On Dec. 11, the House Ways and Means Committee issued an outline of that panel’s bipartisan proposal for addressing surprise medical bills. Some details are vague, and it could be after the holidays before we see legislative language. Nonetheless, the committee’s approach offers significant differences from the recently issued agreement reached between the House Energy & Commerce Committee and the Senate Health, Labor, Education, and Pension (HELP) Committee.
After the outline was released, Committee Chair Richard Neal (D-MA) and Ranking Member Kevin Brady (R-TX) both affirmed their commitment to advancing a balanced approach to address surprise billing early next year, noting that the issue is too complex and important to rush through Congress prior to the holiday recess.
Earlier in the week, Sen. Lamar Alexander (R-TN), the chairman of the Senate Health, Education, Labor, and Pensions (HELP) Committee, and Rep. Frank Pallone (D-NJ) and Rep. Greg Walden (R-OR), the chairman and ranking member of the House Energy and Commerce Committee announced an agreement on legislation to end surprise medical bills, raise the age to buy tobacco products to 21, and extend funding for federal health programs, such as community health centers.
The Senate bill would protect patients by limiting their out-of-pocket costs to amounts they would have owed if they had been treated by an in-network physicians but also include provisions strongly opposed by ISASS and other specialty societies that would resolve payment disputes between physicians and insurers by using a benchmark rate setting out-of-network payments at the median amount each insurer pays for in-network care. The new agreement includes similar benchmark rate provisions as well as a very limited IDR process with a $750 threshold that would only allow for the consideration of median in-network rates. The Congressional Budget Office estimates this new legislation would produce savings of $22 billion over ten years.

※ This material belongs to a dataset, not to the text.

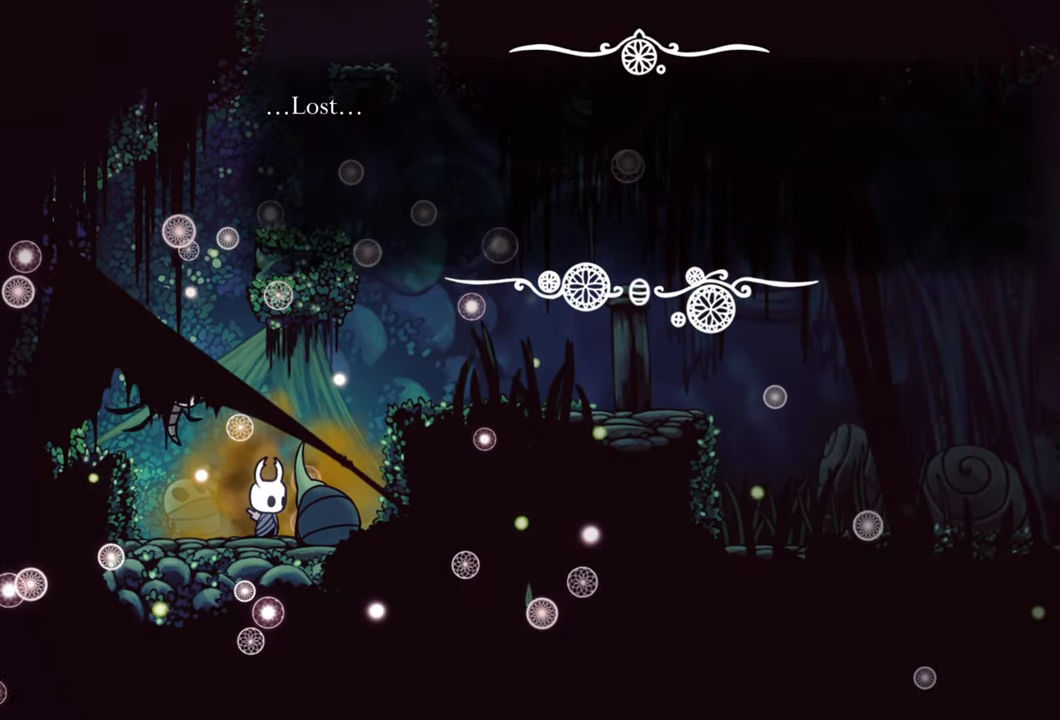
{"buttons": [], "right_stick": "center", "events": []}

The Senate proposal also includes provisions related to tobacco, prescription drugs, and other issues that are raising significant concerns with many stakeholders.
With the limited legislative time remaining, it will be very difficult for the House and Senate to work through all the issues between the two chambers in time to secure enough support from Congressional leadership for its inclusion in any year-end package. At this time, Congressional deliberations on surprise billing legislation will likely be pushed into early next year.